== Task item ==
Every line of the material is to be returned verbatim. Pictures stay out.
=== Section Start ===
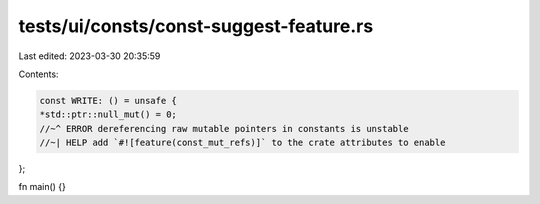 tests/ui/consts/const-suggest-feature.rs
========================================

Last edited: 2023-03-30 20:35:59

Contents:

.. code-block:: rs

    const WRITE: () = unsafe {
    *std::ptr::null_mut() = 0;
    //~^ ERROR dereferencing raw mutable pointers in constants is unstable
    //~| HELP add `#![feature(const_mut_refs)]` to the crate attributes to enable
};

fn main() {}


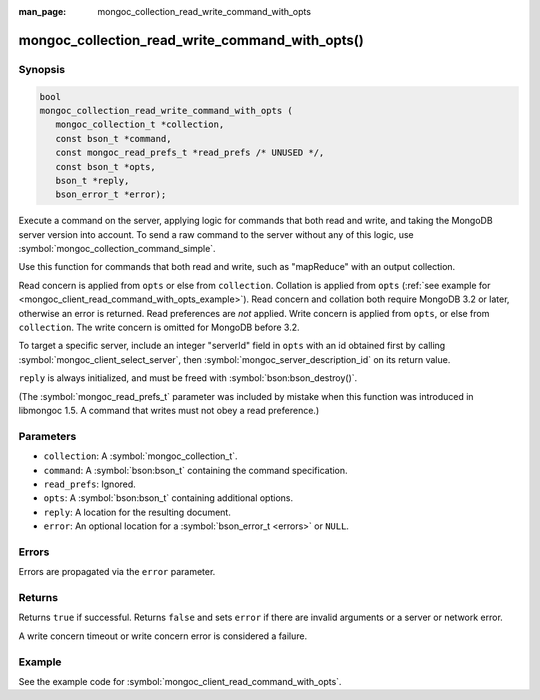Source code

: :man_page: mongoc_collection_read_write_command_with_opts

mongoc_collection_read_write_command_with_opts()
================================================

Synopsis
--------

.. code-block:: c

  bool
  mongoc_collection_read_write_command_with_opts (
     mongoc_collection_t *collection,
     const bson_t *command,
     const mongoc_read_prefs_t *read_prefs /* UNUSED */,
     const bson_t *opts,
     bson_t *reply,
     bson_error_t *error);

Execute a command on the server, applying logic for commands that both read and write, and taking the MongoDB server version into account. To send a raw command to the server without any of this logic, use :symbol:`mongoc_collection_command_simple`.

Use this function for commands that both read and write, such as "mapReduce" with an output collection.

Read concern is applied from ``opts`` or else from ``collection``. Collation is applied from ``opts`` (:ref:`see example for  <mongoc_client_read_command_with_opts_example>`). Read concern and collation both require MongoDB 3.2 or later, otherwise an error is returned. Read preferences are *not* applied. Write concern is applied from ``opts``, or else from ``collection``. The write concern is omitted for MongoDB before 3.2.

To target a specific server, include an integer "serverId" field in ``opts`` with an id obtained first by calling :symbol:`mongoc_client_select_server`, then :symbol:`mongoc_server_description_id` on its return value.

``reply`` is always initialized, and must be freed with :symbol:`bson:bson_destroy()`.

(The :symbol:`mongoc_read_prefs_t` parameter was included by mistake when this function was introduced in libmongoc 1.5. A command that writes must not obey a read preference.)

Parameters
----------

* ``collection``: A :symbol:`mongoc_collection_t`.
* ``command``: A :symbol:`bson:bson_t` containing the command specification.
* ``read_prefs``: Ignored.
* ``opts``: A :symbol:`bson:bson_t` containing additional options.
* ``reply``: A location for the resulting document.
* ``error``: An optional location for a :symbol:`bson_error_t <errors>` or ``NULL``.

Errors
------

Errors are propagated via the ``error`` parameter.

Returns
-------

Returns ``true`` if successful. Returns ``false`` and sets ``error`` if there are invalid arguments or a server or network error.

A write concern timeout or write concern error is considered a failure.

Example
-------

See the example code for :symbol:`mongoc_client_read_command_with_opts`.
=== Section End ===
== Answer area ==
 tests/ui/consts/const-suggest-feature.rs
========================================

Last edited: 2023-03-30 20:35:59

Contents:

.. code-block:: rs

    const WRITE: () = unsafe {
    *std::ptr::null_mut() = 0;
    //~^ ERROR dereferencing raw mutable pointers in constants is unstable
    //~| HELP add `#![feature(const_mut_refs)]` to the crate attributes to enable
};

fn main() {}


Source code

: :man_page: mongoc_collection_read_write_command_with_opts

mongoc_collection_read_write_command_with_opts()
================================================

Synopsis
--------

.. code-block:: c

  bool
  mongoc_collection_read_write_command_with_opts (
     mongoc_collection_t *collection,
     const bson_t *command,
     const mongoc_read_prefs_t *read_prefs /* UNUSED */,
     const bson_t *opts,
     bson_t *reply,
     bson_error_t *error);

Execute a command on the server, applying logic for commands that both read and write, and taking the MongoDB server version into account. To send a raw command to the server without any of this logic, use :symbol:`mongoc_collection_command_simple`.

Use this function for commands that both read and write, such as "mapReduce" with an output collection.

Read concern is applied from ``opts`` or else from ``collection``. Collation is applied from ``opts`` (:ref:`see example for  <mongoc_client_read_command_with_opts_example>`). Read concern and collation both require MongoDB 3.2 or later, otherwise an error is returned. Read preferences are *not* applied. Write concern is applied from ``opts``, or else from ``collection``. The write concern is omitted for MongoDB before 3.2.

To target a specific server, include an integer "serverId" field in ``opts`` with an id obtained first by calling :symbol:`mongoc_client_select_server`, then :symbol:`mongoc_server_description_id` on its return value.

``reply`` is always initialized, and must be freed with :symbol:`bson:bson_destroy()`.

(The :symbol:`mongoc_read_prefs_t` parameter was included by mistake when this function was introduced in libmongoc 1.5. A command that writes must not obey a read preference.)

Parameters
----------

* ``collection``: A :symbol:`mongoc_collection_t`.
* ``command``: A :symbol:`bson:bson_t` containing the command specification.
* ``read_prefs``: Ignored.
* ``opts``: A :symbol:`bson:bson_t` containing additional options.
* ``reply``: A location for the resulting document.
* ``error``: An optional location for a :symbol:`bson_error_t <errors>` or ``NULL``.

Errors
------

Errors are propagated via the ``error`` parameter.

Returns
-------

Returns ``true`` if successful. Returns ``false`` and sets ``error`` if there are invalid arguments or a server or network error.

A write concern timeout or write concern error is considered a failure.

Example
-------

See the example code for :symbol:`mongoc_client_read_command_with_opts`.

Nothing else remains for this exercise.